Why, you might wonder, are we hearing these backtracking noises? Alas, I fear the government just can’t be bothered to take on the vested interests. Nor is this pattern unknown with the Coalition. Labor brings in some awful law, say Victoria’s democracy-enervating Charter of Rights; the Coalition is all against it while in opposition; but cometh the day when it forms government and out the window goeth its backbone and commitment to pledges. Likewise any half-hearted treatment of section 18C would amount to much the same thing. It certainly would not amount to honouring the Abbott government’s pre-election free speech rhetoric. And it darn sure wouldn’t make Mr Brandis the heir to J.S. Mill. So that’s zero for two for the Attorney-General.
And yet there is an area where Mr Brandis has acted powerfully on behalf of freedom and deserves praise. This is his appointment of Tim Wilson as a new Human Rights Commissioner. Personally, I would have disbanded the whole Human Rights Commission, so one-sided and so slanted is it in favour of unelected judges and international elites and against elected parliamentarians. But a good second best was to appoint someone whose views are so at odds with the rest of the commission.

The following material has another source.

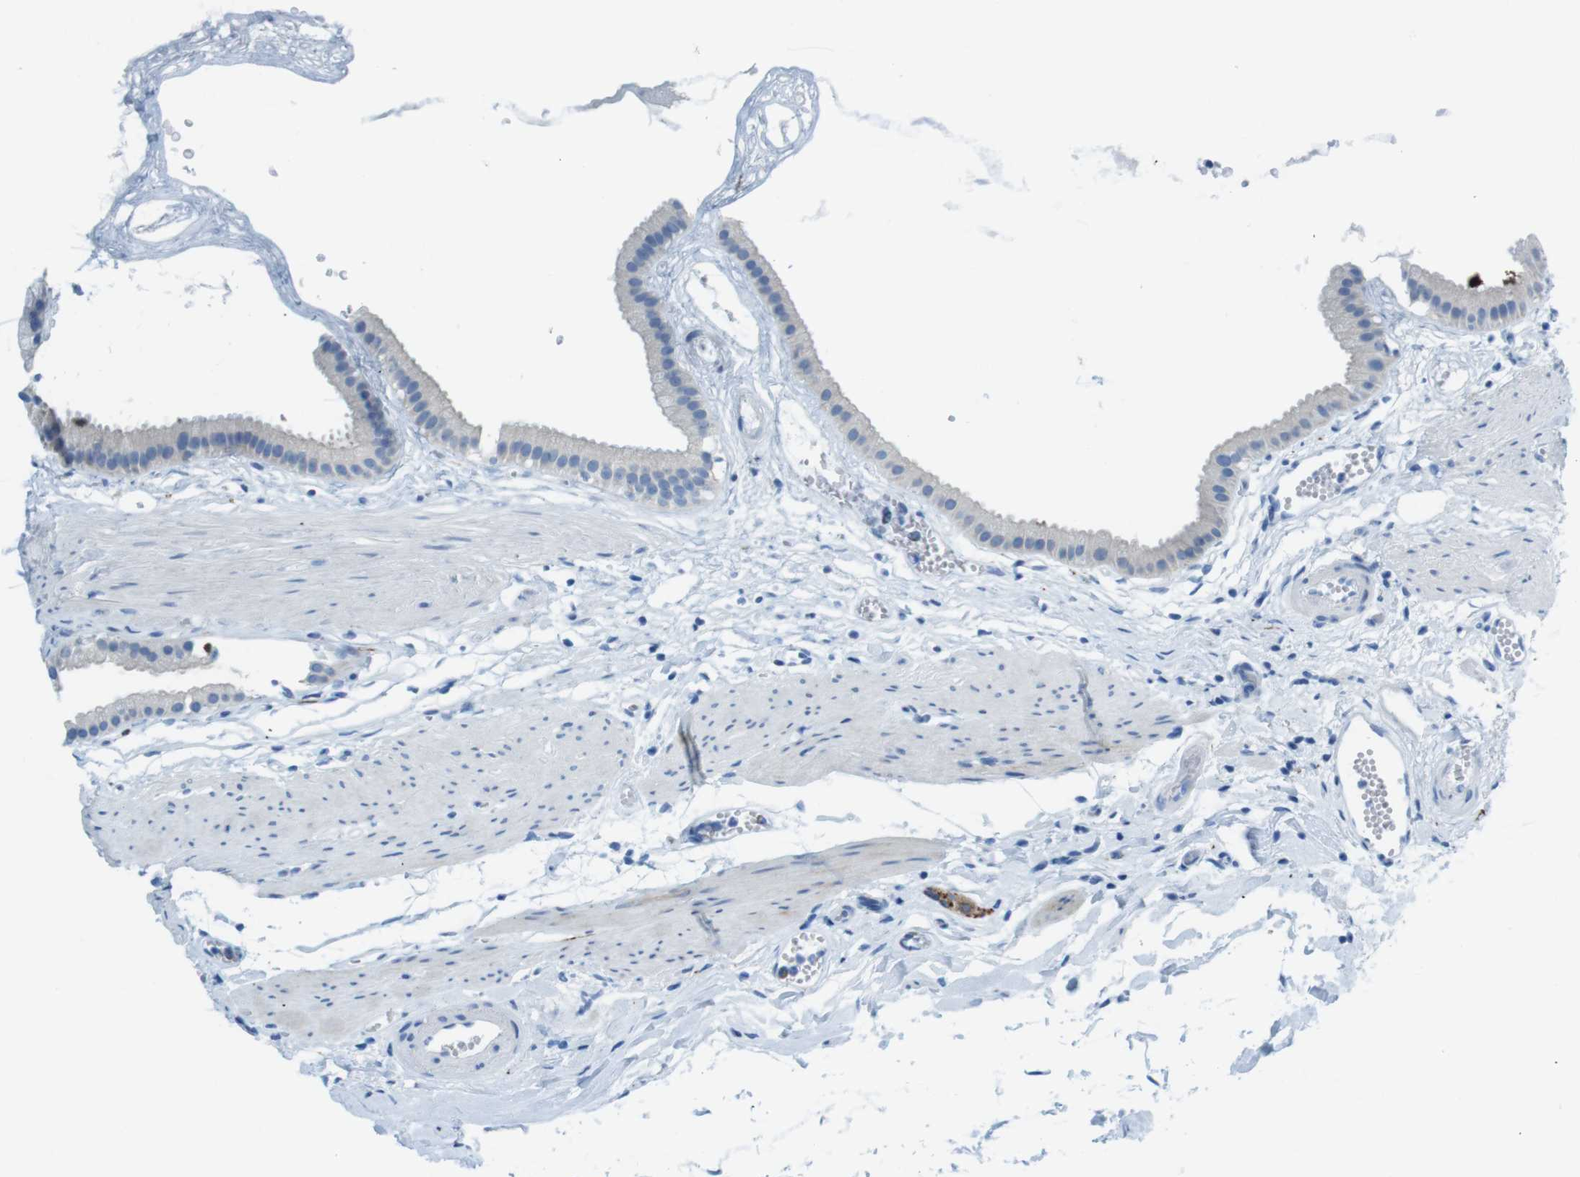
{"staining": {"intensity": "negative", "quantity": "none", "location": "none"}, "tissue": "gallbladder", "cell_type": "Glandular cells", "image_type": "normal", "snomed": [{"axis": "morphology", "description": "Normal tissue, NOS"}, {"axis": "topography", "description": "Gallbladder"}], "caption": "Immunohistochemical staining of benign human gallbladder demonstrates no significant expression in glandular cells. The staining was performed using DAB to visualize the protein expression in brown, while the nuclei were stained in blue with hematoxylin (Magnification: 20x).", "gene": "GAP43", "patient": {"sex": "female", "age": 64}}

Of course, the inevitable complaints about how Mr Wilson was appointed emerge from executive directors of Human Rights Law Centres. These sort of people lament that Mr Brandis did not consult the commission itself in picking Wilson and that Wilson was a Liberal party member. They then roll out the usual talk of independent appointing bodies, merit-based selections and the need for a commission broadly representative of society.
Well, not to put too fine a point on it, but I can assure readers that Australia’s Human Rights Commission is in no way at all ‘broadly representative of society’ — at least not unless your only concern is skin colour and type of sexual organs. No, this commission was, and still remains, a bastion of left-wing views, pro-bill of rights beliefs, equality favouring over freedom and more. Its positions are nothing at all like those of the majority of Australians, including the over half who voted for the Coalition. And don’t forget it was this commission that backed some of the previous government’s egregious but ultimately unsuccessful proposals to undermine free speech even further.
So that’s one out of three for you Mr Brandis. Even if we count the just announced royal commission into union corruption, no doubt a good thing, that still only makes for a bare passing grade.
James Allan is professor of law at the University of Queensland and author of a forthcoming book on democracy in decline.